There is much I admire about Barack Obama, including his intellect, vision and ability to connect with people, personally and globally. Rarely have I seen a public figure so comfortable within his own skin, regardless of its color.
But in his ninth month as president, I am deeply disappointed in, and frankly baffled by, his dealings with the Mideast in general and Israel in particular, from his focus on Jewish settlements as seemingly the key to renewing Israeli-Palestinian negotiations, to his most recent conclusion that the best way to achieve peace in the region is to jump to final-status negotiations, a potentially fatal miscalculation.
I write out of frustration, painfully aware that the first months of the Obama administration’s efforts to achieve progress in the Mideast largely have been a waste, if not a setback. And that’s especially true because, realistically, a president only has the first two years in office to initiate bold initiatives before focusing on re-election.
I am certainly not alone in this assessment. Gidi Grinstein, the founder and head of Re’ut, a Tel Aviv-based independent think tank that offers strategic advice to the Israeli government, told me the other day that “the only attainable” positive result from U.S.-Israel-Palestinian Authority talks at this point could be through “baby steps,” establishing a West Bank state for the Palestinians. And even that would be very difficult because it requires support from a right-wing Israeli coalition and approval by a fragile Palestinian Authority — two bodies that are “weak on their best days,” Grinstein observed.
But by adopting what he called an “all-or-nothing approach” now, which would include discussions of the fate of Jerusalem and that of Palestinian refugees, the administration is losing touch with reality, “moving away from the achievable to the desirable.”
Grinstein pointed out that such efforts have failed since 1949, and that the result could well be the collapse of the fragile Palestinian Authority, leading to the inherent Israeli control of the Palestinian population and a recipe for more violence.
Moving away from the focus on establishing a Palestinian state is especially troubling, Grinstein said, because he believes the PA has made great progress in the last three years in improving law and order (with the help of U.S.-trained security forces), reducing corruption and building up the infrastructure needed for a more open society.
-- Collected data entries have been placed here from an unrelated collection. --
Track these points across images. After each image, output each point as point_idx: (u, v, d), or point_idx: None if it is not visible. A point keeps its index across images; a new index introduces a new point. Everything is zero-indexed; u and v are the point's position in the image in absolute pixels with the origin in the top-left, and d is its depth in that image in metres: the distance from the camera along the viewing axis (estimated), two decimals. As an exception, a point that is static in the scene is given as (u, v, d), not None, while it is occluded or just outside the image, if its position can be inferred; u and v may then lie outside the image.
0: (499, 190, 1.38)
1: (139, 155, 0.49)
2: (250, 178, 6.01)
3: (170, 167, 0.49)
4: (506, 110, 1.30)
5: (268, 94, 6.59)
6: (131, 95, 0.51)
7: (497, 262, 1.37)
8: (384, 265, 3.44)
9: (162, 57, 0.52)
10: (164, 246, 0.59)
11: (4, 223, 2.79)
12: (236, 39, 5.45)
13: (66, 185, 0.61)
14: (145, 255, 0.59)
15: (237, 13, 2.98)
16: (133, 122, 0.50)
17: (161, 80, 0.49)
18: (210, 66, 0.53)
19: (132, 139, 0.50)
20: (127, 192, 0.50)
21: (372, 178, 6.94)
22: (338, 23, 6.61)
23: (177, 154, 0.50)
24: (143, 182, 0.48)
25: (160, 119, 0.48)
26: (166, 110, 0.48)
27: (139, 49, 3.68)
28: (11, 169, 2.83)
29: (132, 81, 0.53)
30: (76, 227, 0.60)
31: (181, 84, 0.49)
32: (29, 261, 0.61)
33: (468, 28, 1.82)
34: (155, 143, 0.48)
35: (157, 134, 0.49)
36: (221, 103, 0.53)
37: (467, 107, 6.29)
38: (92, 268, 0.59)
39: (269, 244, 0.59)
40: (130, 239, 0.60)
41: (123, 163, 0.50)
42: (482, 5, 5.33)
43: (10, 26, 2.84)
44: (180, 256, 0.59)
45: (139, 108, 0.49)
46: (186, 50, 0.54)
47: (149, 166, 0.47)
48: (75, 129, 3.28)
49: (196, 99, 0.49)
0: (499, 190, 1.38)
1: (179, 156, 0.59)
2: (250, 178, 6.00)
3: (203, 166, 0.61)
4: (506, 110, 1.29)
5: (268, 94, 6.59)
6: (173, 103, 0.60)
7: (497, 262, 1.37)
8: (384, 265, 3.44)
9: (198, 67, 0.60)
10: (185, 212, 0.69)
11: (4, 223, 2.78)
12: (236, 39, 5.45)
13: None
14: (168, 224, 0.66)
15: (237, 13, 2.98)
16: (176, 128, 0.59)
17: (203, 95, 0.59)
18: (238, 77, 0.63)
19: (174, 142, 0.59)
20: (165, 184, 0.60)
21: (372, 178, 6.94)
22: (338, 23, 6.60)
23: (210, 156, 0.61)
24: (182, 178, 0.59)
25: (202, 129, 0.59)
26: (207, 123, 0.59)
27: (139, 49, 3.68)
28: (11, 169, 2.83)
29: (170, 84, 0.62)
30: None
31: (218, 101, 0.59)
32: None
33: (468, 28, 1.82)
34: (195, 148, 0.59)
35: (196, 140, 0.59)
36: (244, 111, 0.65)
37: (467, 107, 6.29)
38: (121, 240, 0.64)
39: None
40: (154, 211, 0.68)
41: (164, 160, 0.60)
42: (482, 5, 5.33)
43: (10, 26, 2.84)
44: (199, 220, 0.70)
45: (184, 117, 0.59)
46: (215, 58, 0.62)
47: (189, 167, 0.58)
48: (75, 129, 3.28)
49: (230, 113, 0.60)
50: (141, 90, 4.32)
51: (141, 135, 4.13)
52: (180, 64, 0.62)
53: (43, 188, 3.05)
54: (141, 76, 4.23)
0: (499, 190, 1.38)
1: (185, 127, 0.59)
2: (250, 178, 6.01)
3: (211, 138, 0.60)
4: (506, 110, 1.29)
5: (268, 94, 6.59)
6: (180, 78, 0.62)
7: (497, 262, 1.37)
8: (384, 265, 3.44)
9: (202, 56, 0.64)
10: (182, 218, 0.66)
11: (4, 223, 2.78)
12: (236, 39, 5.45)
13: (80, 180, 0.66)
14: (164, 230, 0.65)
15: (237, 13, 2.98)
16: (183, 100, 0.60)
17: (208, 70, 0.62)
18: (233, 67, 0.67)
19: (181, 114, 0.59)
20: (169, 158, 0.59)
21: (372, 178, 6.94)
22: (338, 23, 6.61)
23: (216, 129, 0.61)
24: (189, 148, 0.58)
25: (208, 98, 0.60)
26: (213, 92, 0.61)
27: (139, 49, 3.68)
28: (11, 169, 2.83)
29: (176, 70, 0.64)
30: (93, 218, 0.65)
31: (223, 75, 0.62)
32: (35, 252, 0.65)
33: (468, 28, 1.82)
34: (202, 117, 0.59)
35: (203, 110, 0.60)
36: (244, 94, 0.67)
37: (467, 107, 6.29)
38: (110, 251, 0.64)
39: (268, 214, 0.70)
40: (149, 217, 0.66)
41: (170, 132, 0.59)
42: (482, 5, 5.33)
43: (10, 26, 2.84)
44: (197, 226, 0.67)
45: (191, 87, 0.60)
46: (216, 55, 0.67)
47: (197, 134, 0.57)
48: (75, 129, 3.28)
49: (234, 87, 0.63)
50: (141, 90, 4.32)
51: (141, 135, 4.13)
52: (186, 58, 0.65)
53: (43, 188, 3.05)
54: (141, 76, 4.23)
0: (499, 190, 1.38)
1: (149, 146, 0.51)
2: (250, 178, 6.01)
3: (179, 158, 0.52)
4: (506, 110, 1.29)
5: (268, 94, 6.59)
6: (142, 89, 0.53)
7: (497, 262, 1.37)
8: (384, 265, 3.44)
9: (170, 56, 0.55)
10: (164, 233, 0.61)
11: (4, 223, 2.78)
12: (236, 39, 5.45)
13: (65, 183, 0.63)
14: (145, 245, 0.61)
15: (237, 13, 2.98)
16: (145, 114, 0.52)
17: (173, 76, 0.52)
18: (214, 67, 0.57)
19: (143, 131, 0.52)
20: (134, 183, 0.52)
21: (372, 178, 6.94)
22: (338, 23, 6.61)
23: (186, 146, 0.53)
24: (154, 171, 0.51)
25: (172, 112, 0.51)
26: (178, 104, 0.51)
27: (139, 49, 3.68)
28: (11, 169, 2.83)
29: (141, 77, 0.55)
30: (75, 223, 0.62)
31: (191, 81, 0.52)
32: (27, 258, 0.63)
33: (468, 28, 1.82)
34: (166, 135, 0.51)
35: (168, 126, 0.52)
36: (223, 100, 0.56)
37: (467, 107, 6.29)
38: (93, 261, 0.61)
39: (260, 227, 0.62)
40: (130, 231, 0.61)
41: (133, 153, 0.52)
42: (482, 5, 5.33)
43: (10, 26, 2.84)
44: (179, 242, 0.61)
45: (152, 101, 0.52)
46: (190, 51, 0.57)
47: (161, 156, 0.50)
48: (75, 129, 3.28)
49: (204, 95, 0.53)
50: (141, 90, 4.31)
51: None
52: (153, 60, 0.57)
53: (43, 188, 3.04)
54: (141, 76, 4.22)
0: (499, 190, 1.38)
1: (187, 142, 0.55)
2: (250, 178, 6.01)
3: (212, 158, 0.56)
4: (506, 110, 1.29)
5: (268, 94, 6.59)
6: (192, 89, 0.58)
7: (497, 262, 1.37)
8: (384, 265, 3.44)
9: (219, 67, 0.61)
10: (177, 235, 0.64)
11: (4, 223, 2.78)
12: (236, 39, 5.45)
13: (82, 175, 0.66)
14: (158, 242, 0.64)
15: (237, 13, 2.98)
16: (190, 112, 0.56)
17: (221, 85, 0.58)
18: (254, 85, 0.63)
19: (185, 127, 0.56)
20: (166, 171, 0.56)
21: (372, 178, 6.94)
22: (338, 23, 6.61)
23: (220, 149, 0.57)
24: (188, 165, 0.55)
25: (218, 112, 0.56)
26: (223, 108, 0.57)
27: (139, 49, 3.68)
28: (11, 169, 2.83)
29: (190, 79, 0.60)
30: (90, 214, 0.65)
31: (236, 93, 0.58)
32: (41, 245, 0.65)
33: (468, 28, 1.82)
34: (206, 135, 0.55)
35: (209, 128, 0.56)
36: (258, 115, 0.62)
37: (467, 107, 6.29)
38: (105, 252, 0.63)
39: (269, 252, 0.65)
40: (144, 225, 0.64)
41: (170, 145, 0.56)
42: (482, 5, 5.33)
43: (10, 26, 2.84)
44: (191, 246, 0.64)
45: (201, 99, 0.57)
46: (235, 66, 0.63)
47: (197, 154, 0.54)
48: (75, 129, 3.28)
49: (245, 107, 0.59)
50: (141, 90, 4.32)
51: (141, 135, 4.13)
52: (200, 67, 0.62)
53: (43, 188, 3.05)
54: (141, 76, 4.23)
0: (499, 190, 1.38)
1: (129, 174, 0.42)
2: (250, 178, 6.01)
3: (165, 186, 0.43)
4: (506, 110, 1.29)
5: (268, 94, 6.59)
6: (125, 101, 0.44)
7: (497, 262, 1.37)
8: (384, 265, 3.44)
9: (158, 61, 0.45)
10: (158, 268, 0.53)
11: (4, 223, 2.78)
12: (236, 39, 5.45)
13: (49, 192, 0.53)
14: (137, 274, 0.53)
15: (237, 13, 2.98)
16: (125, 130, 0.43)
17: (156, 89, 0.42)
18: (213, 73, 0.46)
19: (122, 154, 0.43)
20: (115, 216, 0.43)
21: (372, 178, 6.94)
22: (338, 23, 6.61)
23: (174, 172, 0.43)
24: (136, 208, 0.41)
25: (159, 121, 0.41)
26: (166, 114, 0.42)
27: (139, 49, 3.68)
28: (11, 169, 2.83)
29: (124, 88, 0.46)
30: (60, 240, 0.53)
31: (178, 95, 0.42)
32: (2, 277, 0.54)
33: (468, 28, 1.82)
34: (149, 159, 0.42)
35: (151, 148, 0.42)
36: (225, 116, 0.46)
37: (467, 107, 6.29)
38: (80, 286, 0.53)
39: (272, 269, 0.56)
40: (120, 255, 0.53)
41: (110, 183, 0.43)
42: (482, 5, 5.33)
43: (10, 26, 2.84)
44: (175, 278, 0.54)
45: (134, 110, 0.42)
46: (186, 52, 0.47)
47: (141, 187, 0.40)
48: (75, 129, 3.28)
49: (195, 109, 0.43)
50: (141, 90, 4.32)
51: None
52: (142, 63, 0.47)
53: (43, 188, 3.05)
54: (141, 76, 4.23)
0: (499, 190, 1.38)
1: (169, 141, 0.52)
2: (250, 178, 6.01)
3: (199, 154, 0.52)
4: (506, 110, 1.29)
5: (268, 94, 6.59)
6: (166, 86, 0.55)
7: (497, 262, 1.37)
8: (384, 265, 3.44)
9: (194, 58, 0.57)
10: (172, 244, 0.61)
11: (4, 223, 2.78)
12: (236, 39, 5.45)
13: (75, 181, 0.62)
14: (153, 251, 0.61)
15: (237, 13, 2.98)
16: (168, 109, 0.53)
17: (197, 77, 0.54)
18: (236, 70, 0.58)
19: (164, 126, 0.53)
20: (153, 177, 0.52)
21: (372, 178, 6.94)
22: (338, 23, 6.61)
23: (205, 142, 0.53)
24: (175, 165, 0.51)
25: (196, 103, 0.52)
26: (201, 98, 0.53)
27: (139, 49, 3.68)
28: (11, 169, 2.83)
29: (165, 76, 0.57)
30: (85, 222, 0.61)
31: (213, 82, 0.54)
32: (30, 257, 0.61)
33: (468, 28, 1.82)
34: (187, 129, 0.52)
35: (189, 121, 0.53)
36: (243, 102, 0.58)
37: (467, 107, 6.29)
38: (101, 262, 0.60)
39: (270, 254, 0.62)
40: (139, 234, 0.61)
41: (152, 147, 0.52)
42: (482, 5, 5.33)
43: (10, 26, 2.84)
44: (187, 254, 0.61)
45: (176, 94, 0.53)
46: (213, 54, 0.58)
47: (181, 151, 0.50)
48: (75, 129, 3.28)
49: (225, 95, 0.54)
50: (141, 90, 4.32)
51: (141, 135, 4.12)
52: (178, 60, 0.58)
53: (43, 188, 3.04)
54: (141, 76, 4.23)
But those achievements “seem to have zero effect on the design of the process,” Grinstein said. “That’s why I’m so worried.”
There was a time when Israel thought that time was on its side, that maintaining the status quo with the Palestinians was an acceptable strategy. The Palestinians believe that time is on their side, that if a two-state solution fails, the inevitable result will be one state, meaning that demographics will play the deciding factor and eventually Israeli Arabs will outnumber Jews. A democratic election in Israel would then result in an Arab victory and the end of the Jewish state, without a shot being fired. The alternative would be a Jewish apartheid state, which the world would not tolerate.
In the end, time is on no one’s side in this conflict; lack of progress is a step backward toward potential violence and chaos — all the more reason why the Obama administration’s lack of insight and ingenuity up to now has been so frustrating.
That is not to take the Netanyahu government off the hook, either. Prime Minister Netanyahu’s Bar-Ilan University speech last June, delivered in response to Obama’s Cairo address to the Arab world, said the right things — acceptance of a two-state solution and calling for Palestinian recognition of Israel as a Jewish state — but it seemed too little, too late. It looked defensive and would have had greater impact and acceptance had it been given before the Obama talk.
What’s more, while it was wrong for Washington to publicly demand an Israeli settlement freeze — not the way to treat your most loyal ally, and misguided — Netanyahu would have been wise to accept it. In so doing, he would have called the Palestinians’ bluff and put the onus on them, since they have never been willing to make compromises for negotiations.
Instead, thanks to the U.S. blunder, the Palestinians are now insisting on a settlement freeze before negotiations, something they have not done since the Oslo talks more than 16 years ago. (It should be noted that when the U.S. called for such a freeze, it defined neither “settlement” nor “freeze,” perhaps not realizing that to the Palestinians, a freeze means, says Grinstein, “no building cranes in [the] French Hill [neighborhood of Jerusalem].” He pointed this out as an example of Washington’s lack of preparation.)
On the positive side, it appears that Netanyahu, and Iranian intransigence, finally have helped convince Obama that a nuclear Iran, not Jewish settlements in the West Bank, represents the greatest danger to Mideast stability.
But after witnessing the spectacle of the United Nations General Assembly in action this past week, from the ramblings of Libya’s Kaddafi to the haughty lies of Iran’s Ahmadinejad — and sadness in seeing Netanyahu feel the need to read from the podium Jewish names of Nazi victims to prove the historical reality of the Holocaust — one concludes, yet again, that this once-noble institution is more than a mockery; it is a threat to a peace when it comes to Israel.
All the more reason why the U.S. can and should play a critical role in stabilizing the Mideast and protecting the region’s only democracy. The Obama administration needs to jettison its grand plan for a swift and dramatic resolution to the Mideast impasse and go back to basics; the clock is ticking and the stakes are dangerously high.